Depuis 2011, comment la filière s'est-elle structurée ?
Les demandes d'adhésions à l'UPGE augmentent. En un an, nous sommes passés de douze membres à trente. Mais nous ne recherchons pas le nombre et filtrons les candidatures. Par ailleurs, l'articulation entre les différents acteurs est plus fluide. Nous réussissons à avoir une vraie cohérence et cohésion dans les activités de la filière.
Le génie écologique a été intégré au contrat de filière eau. Est-ce une reconnaissance importante pour vous ?
Oui. Le génie écologique n'est pas uniquement représenté par le milieu aquatique mais c'est là qu'on trouve les principaux impacts. Et il est acquis que la gestion de la qualité de l'eau n'est pas qu'une question technologique ou chimique mais bien aussi systémique. Par ailleurs, il existe une vraie démarche dans le cadre du Cosei (Comité stratégique des éco-industries) et lors de la récente conférence environnementale, la filière génie écologique a été reconnue comme stratégique à la table ronde « emploi ».
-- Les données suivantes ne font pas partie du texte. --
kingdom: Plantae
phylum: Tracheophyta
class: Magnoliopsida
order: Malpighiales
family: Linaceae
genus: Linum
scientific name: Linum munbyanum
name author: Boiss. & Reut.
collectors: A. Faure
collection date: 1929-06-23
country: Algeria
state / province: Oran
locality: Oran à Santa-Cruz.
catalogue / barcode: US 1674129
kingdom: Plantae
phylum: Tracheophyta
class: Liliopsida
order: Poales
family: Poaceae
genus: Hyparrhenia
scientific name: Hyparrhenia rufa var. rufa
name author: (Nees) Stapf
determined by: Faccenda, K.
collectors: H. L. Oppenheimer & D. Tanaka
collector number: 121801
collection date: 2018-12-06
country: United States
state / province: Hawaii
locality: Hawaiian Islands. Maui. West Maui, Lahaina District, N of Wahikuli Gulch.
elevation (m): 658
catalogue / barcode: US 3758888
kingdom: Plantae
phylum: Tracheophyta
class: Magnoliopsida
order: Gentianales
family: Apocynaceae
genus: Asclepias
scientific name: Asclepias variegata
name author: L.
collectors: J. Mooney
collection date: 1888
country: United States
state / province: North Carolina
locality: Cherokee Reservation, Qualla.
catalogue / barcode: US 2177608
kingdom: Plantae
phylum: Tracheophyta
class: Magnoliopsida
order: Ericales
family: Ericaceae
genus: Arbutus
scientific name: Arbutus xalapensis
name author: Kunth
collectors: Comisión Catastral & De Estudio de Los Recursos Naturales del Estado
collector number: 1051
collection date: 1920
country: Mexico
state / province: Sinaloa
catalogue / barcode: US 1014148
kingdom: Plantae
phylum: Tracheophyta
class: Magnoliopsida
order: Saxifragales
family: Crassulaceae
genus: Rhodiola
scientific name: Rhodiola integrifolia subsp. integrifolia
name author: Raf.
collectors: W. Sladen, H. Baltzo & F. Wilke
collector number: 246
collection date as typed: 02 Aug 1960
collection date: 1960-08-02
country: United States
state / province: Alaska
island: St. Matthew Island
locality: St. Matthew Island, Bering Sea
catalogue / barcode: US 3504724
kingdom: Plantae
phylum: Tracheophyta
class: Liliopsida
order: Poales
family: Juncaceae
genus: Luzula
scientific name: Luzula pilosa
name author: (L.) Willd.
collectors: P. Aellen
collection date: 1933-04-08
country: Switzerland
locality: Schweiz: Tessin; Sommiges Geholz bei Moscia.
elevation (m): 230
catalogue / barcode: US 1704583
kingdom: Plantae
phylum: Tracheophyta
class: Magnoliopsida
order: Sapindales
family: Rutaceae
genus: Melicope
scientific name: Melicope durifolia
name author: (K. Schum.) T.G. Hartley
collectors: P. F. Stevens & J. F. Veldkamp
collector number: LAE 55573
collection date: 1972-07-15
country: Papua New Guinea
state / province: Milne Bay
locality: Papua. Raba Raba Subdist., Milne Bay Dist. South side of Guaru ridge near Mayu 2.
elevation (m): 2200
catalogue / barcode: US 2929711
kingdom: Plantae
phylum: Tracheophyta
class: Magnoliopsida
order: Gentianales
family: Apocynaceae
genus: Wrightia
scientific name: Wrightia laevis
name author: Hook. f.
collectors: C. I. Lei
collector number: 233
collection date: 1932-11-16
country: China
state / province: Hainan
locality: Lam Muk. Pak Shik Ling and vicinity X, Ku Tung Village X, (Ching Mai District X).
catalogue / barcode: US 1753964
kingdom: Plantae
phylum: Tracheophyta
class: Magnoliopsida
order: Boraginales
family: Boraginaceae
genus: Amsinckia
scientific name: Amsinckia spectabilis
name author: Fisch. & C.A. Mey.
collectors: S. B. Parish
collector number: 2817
Le projet de loi sur la modernisation de l'action publique prévoit d'accorder aux EPCI une compétence de gestion des milieux aquatiques. Cela pourrait-il profiter à la filière ? Nous serons vigilants à ce que l'on ne donne pas une capacité d'action sur des milieux très sensibles à des personnes qui n'ont pas l'expérience ou les compétences développées par notre filière. Malheureusement, dans les politiques publiques, il arrive trop souvent que l'on confonde la compétence d'action avec la compétence technique. Si les EPCI travaillent vraiment avec les professionnels de la filière, cela se passera bien. Mais si on se situe uniquement dans l'application de méthodes standards, cela pourrait très bien se transformer en catastrophe.